Optical properties and relaxation processes at femtosecond scale of bimetallic clusters

The optical properties of Au-Ag and Ni-Ag clusters are measured by linear optical absorption spectroscopy and the time-resolved pump-probe femtosecond technique allowing a study of the influence of alloy or core-shell structure.

3D morphology of Au and Au@Ag nanobipyramids

The morphologies of Au and Au@Ag nanobipyramids were investigated using electron tomography. The 3D reconstruction reveals that the Au bipyramids have an irregular six-fold twinning structure with highly stepped dominant {151} facets. These short steps/edges stabilized via surface adsorbed CTAB favor the growth of silver on the lateral facets leading to strong blue shifts in longitudinal plasmon surface resonance.

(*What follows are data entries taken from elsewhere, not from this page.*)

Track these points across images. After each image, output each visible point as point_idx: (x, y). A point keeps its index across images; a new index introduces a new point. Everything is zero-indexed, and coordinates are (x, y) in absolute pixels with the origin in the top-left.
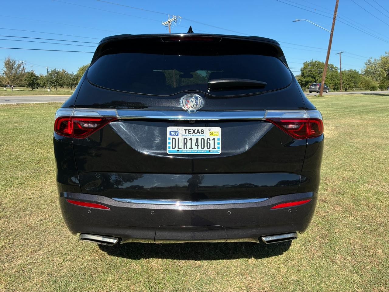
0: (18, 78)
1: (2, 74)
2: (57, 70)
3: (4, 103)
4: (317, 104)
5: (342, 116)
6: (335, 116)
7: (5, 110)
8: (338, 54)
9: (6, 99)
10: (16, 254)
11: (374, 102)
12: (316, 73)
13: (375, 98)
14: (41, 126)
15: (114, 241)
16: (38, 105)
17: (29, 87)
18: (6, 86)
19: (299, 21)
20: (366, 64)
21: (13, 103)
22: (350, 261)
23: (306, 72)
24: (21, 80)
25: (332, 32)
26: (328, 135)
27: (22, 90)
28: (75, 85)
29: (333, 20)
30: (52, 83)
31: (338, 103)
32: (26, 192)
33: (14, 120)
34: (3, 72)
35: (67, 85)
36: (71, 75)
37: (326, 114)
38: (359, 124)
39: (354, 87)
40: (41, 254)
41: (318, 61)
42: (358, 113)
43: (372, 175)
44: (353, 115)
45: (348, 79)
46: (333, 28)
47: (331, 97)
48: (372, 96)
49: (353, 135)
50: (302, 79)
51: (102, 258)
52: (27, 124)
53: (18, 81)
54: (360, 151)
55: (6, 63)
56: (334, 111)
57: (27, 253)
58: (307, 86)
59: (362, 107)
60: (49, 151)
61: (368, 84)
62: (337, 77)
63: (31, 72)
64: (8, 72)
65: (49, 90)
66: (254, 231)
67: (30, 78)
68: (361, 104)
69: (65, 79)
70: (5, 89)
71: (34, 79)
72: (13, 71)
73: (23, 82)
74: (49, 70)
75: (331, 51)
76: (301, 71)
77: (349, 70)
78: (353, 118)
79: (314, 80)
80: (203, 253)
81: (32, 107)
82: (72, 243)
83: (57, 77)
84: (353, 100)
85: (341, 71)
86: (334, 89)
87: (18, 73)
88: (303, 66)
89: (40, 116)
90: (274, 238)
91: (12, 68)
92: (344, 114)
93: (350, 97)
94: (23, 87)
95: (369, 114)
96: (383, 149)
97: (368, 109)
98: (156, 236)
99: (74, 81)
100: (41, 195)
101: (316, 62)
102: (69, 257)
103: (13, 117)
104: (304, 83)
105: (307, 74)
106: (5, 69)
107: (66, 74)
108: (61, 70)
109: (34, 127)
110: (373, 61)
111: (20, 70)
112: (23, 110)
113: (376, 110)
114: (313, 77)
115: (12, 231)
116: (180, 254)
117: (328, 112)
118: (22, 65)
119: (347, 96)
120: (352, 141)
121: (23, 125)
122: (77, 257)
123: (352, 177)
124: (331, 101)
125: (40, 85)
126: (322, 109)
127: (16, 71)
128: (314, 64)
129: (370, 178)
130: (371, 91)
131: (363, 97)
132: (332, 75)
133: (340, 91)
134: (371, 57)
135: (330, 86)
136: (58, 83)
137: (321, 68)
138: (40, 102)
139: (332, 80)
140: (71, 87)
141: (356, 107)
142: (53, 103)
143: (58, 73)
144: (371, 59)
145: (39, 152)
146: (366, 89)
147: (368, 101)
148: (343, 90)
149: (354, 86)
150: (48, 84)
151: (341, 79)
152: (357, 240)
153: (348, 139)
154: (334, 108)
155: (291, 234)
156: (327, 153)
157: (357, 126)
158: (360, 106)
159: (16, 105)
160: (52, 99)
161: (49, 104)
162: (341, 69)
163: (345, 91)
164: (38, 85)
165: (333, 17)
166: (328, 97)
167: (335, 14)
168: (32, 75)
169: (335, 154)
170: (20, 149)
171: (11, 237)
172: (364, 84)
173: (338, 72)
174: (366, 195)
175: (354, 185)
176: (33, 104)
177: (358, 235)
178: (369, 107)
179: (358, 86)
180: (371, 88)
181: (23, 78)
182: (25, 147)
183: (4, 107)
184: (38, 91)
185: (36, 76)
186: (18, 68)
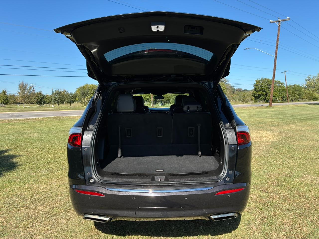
0: (29, 98)
1: (16, 94)
2: (60, 90)
3: (19, 117)
4: (267, 113)
5: (286, 123)
6: (280, 123)
7: (21, 123)
8: (283, 72)
9: (21, 114)
10: (36, 232)
11: (314, 111)
12: (266, 88)
13: (316, 108)
14: (48, 136)
15: (107, 219)
16: (45, 119)
17: (37, 104)
18: (19, 103)
19: (249, 49)
20: (306, 80)
21: (27, 118)
22: (282, 236)
23: (258, 87)
24: (32, 99)
25: (276, 56)
26: (273, 139)
27: (32, 106)
28: (74, 101)
29: (276, 48)
30: (55, 100)
31: (284, 112)
32: (40, 187)
33: (28, 131)
34: (17, 93)
35: (67, 102)
36: (71, 94)
37: (273, 122)
38: (299, 130)
39: (299, 99)
40: (53, 232)
41: (267, 78)
42: (299, 121)
43: (305, 171)
44: (295, 122)
45: (293, 92)
46: (276, 54)
47: (279, 107)
48: (314, 106)
49: (293, 138)
50: (255, 92)
51: (97, 234)
52: (38, 134)
53: (29, 99)
54: (298, 152)
55: (20, 86)
56: (280, 119)
57: (43, 231)
58: (260, 98)
59: (304, 115)
60: (55, 155)
61: (311, 96)
62: (284, 90)
63: (39, 92)
64: (22, 92)
65: (53, 106)
66: (204, 211)
67: (39, 97)
68: (303, 112)
69: (65, 97)
70: (18, 106)
71: (42, 98)
72: (26, 92)
73: (33, 100)
74: (54, 91)
75: (276, 70)
76: (254, 86)
77: (294, 85)
78: (295, 124)
79: (265, 93)
80: (171, 231)
81: (41, 121)
82: (75, 224)
83: (59, 96)
84: (297, 109)
85: (286, 86)
86: (283, 100)
87: (29, 93)
88: (255, 82)
89: (48, 128)
90: (219, 216)
91: (25, 90)
92: (288, 122)
93: (295, 107)
94: (33, 104)
95: (308, 122)
96: (317, 150)
97: (309, 117)
98: (136, 215)
99: (72, 99)
100: (51, 189)
101: (265, 79)
102: (73, 234)
103: (27, 129)
104: (257, 96)
105: (259, 89)
106: (19, 91)
107: (66, 93)
108: (63, 90)
109: (43, 136)
110: (311, 77)
111: (31, 91)
112: (34, 124)
113: (315, 118)
114: (264, 91)
115: (32, 215)
116: (154, 231)
117: (275, 120)
118: (33, 87)
119: (292, 106)
120: (292, 144)
121: (35, 135)
122: (79, 234)
123: (289, 172)
124: (279, 111)
125: (46, 102)
126: (270, 117)
127: (28, 92)
128: (264, 81)
129: (303, 173)
130: (313, 101)
131: (306, 107)
132: (279, 90)
133: (287, 102)
134: (310, 75)
135: (279, 98)
136: (60, 100)
137: (270, 84)
138: (48, 117)
139: (280, 93)
140: (70, 103)
141: (299, 115)
142: (57, 117)
143: (60, 93)
144: (310, 76)
145: (48, 156)
146: (309, 100)
147: (310, 110)
148: (290, 101)
149: (299, 97)
150: (52, 101)
151: (287, 92)
152: (289, 221)
153: (289, 142)
154: (281, 117)
155: (232, 214)
156: (271, 154)
157: (298, 131)
158: (303, 115)
159: (29, 120)
160: (56, 114)
161: (54, 118)
162: (286, 84)
163: (292, 102)
164: (45, 102)
165: (276, 45)
166: (276, 107)
167: (277, 43)
168: (40, 94)
169: (277, 154)
170: (34, 154)
171: (31, 220)
172: (307, 96)
173: (285, 87)
174: (299, 186)
175: (290, 179)
176: (42, 118)
177: (290, 217)
178: (310, 115)
179: (302, 97)
180: (313, 99)
181: (33, 97)
182: (37, 152)
183: (20, 122)
184: (45, 107)
185: (43, 95)
186: (30, 89)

Acoustic vibrations of Au nano-bipyramids and their modification under Ag deposition: a perspective for the development of nanobalances.

We investigated the acoustic vibrations of gold nanobipyramids and bimetallic gold-silver core-shell bipyramids, synthesized by wet chemistry techniques, using a high-sensitivity pump-probe femtosecond setup. Three modes were observed and characterized in the gold core particles for lengths varying from 49 to 170 nm and diameters varying from 20 to 40 nm. The two strongest modes have been associated with the fundamental extensional and its first harmonic, and a weak mode has been associated with the fundamental radial mode, in very good agreement with numerical simulations. We then derived linear laws linking the periods to the dimensions both experimentally and numerically. To go further, we investigated the evolution of these modes under silver deposition on gold core bipyramids. We studied the evolution of the periods of the extensional modes, which were found to be in good qualitative agreement with numerical simulations. Moreover, we observed a strong enhancement of the radial mode amplitude when silver is deposited: we are typically sensitive to the deposition of 40 attograms of silver per gold core particle. This opens up possible applications in the field of mass sensing, where metallic nanobalances have an important role to play, taking advantage of their robustness and versatility.

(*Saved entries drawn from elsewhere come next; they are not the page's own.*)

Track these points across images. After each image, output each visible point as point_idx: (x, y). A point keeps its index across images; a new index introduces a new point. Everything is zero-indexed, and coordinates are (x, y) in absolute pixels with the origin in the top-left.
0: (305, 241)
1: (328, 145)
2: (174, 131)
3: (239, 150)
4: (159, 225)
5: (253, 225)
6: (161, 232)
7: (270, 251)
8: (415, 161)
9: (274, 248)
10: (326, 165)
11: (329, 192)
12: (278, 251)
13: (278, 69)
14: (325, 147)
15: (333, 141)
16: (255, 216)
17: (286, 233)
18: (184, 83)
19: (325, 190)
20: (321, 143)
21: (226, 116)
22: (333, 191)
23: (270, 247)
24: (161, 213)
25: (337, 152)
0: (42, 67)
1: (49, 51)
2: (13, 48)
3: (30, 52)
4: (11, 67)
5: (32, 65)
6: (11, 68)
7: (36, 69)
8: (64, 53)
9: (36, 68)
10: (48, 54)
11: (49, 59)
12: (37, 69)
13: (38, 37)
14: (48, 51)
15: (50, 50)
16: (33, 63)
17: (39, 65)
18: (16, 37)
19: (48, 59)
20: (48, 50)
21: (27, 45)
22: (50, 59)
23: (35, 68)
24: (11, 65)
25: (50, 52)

Femtosecond investigation of the non-instantaneous third-order nonlinear suceptibility in liquids and glasses

The symmetry of the noninstantaneous Kerr susceptibility is investigated in different liquids and glasses using a time-resolved two-beam energy transfer technique with pulses in the 100–15 fs range. The pulse duration dependence of the ratio of the isotropic χxxxx(3) to anisotropic χxyyx(3) tensor elements is demonstrated in liquid CS2 and in silica, showing that the elementary mechanisms mediating the observed optical beam energy transfers are modified for short pulses. This effect is ascribed to alteration of the nuclear contribution and increasing influence of the electronic one.

Femtosecond spectroscopy of defect modes in silica glasses

The D1 and D2 defect modes are investigated in the time domain in normal and densified silica using a high sensitivity femtosecond pump-probe technique with 15fs pulses. Their frequency and width are precisely determined even when they are partly masked by a broad background in spontaneous Raman spectroscopy. These results open up many possibility for investigation of local structures in glasses.

Femtosecond time-resolved investigation of the vibrational modes of vitreous GeO2

The vibrational response of vitreous GeO2 is investigated using an impulsive stimulated Raman scattering technique in the femtosecond regime. The results yield evidence for a weak vibrational mode ascribed to oxygen motion in three-membered planar ring structures. Its frequency and damping are determined and compared to theoretical predictions.